Investigators are likely to want to establish how a Ugandan political figure secured a role within the Immigration and Nationality Directorate and, crucially, whether any asylum claims were improperly influenced.
Mr Guma-Komwiswa has been suspended from his job at the Home Office and has resigned from his political post at the NRM. But he said he was not concerned about the inquiry. “I’m not bothered at all. If there is no truth in what they’re saying, why should I be bothered? Obviously, you judge [asylum] on merit - that is Home Office procedure.”
Mr Guma-Komwiswa’s two worlds collided at a meeting in Bermondsey this year, scheduled in the run-up to the first democratic elections in Uganda in 26 years in February. The Guardian has obtained a video of the meeting, held on February 11 for various political groupings within the Ugandan community to debate the forthcoming polls.
The footage shows Mr Guma-Komwiswa sitting on a panel of seven political representatives from different parties, introduced by the chairman as “Mr Guma-Komwiswa of NRM”.

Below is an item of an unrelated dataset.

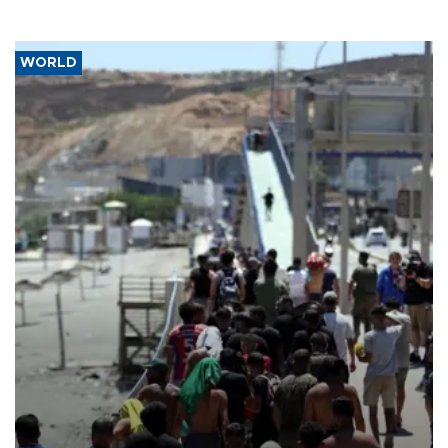
WORLD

Alex Oringa, an immigration lawyer with ties to Ugandan opposition groups, said he took his seat at the meeting, looked up, and saw someone he recognised from his asylum work. He raised a point of information. “I asked him to confirm whether he was the very Mr Guma who works in the Home Office,” he recalled. “I said, 'How do you exercise impartiality deciding on their matters when you are identified so clearly with the regime?”
In the months that followed, Mr Oringa filed two separate complaints to the immigration service’s complaints unit. He said that one Ugandan client’s immigration matters should not have been administered by a leading representative of the ruling party from the regime she was claiming to flee. Another client, he alleged, had been dissuaded from applying for asylum by Mr Guma-Komwiswa. It would take several months for an investigation to begin.
One complainant, Sarah Male, a 47-year-old member of the high-profile royal family of the Ugandan kingdom of Buganda, told the Guardian: “I met him in a Weatherspoons pub in Forest Gate. He told me, ‘You know Sarah, what you need to do is go back to Museveni, you can’t claim asylum here.’ He was quarrelling with me, telling me that Museveni has to teach me. He told me there is no way I would get asylum here.”
Another, Susan Mporampora, 21, said she was surprised to discover that a man she had met in a social context in Forest Gate, and had asked her questions about her asylum claim, turned out to be the Home Office official corresponding with her lawyers over immigration matters.
Mr Guma-Komwiswa firmly denies any suggestions that he discouraged people from applying for asylum, or that he used his position to frustrate or reject applications. “Everything is total rubbish - it’s all lies,” he said. “From the people I have spoken to [I believe], they have done this for political purposes. What do they hope to achieve by attacking an innocent individual?”
The implications of the probe have spread to Uganda, where opposition leader Kizza Besigye, from the Forum for Democratic Change, has alleged that “Museveni’s spies” have infiltrated the Home Office. “The UK taxpayer’s money pays Museveni’s spies, they are sponsored on official missions,” he told a pan-African website based in New York, The Black Star News.
Since 1998, more than 2,800 asylum applications from Ugandans were initially declined - 195 were granted refugee status or other leave to remain by the Home Office.
In the last three quarters of this year, 95 Ugandans were initially refused asylum - none were granted refugee status.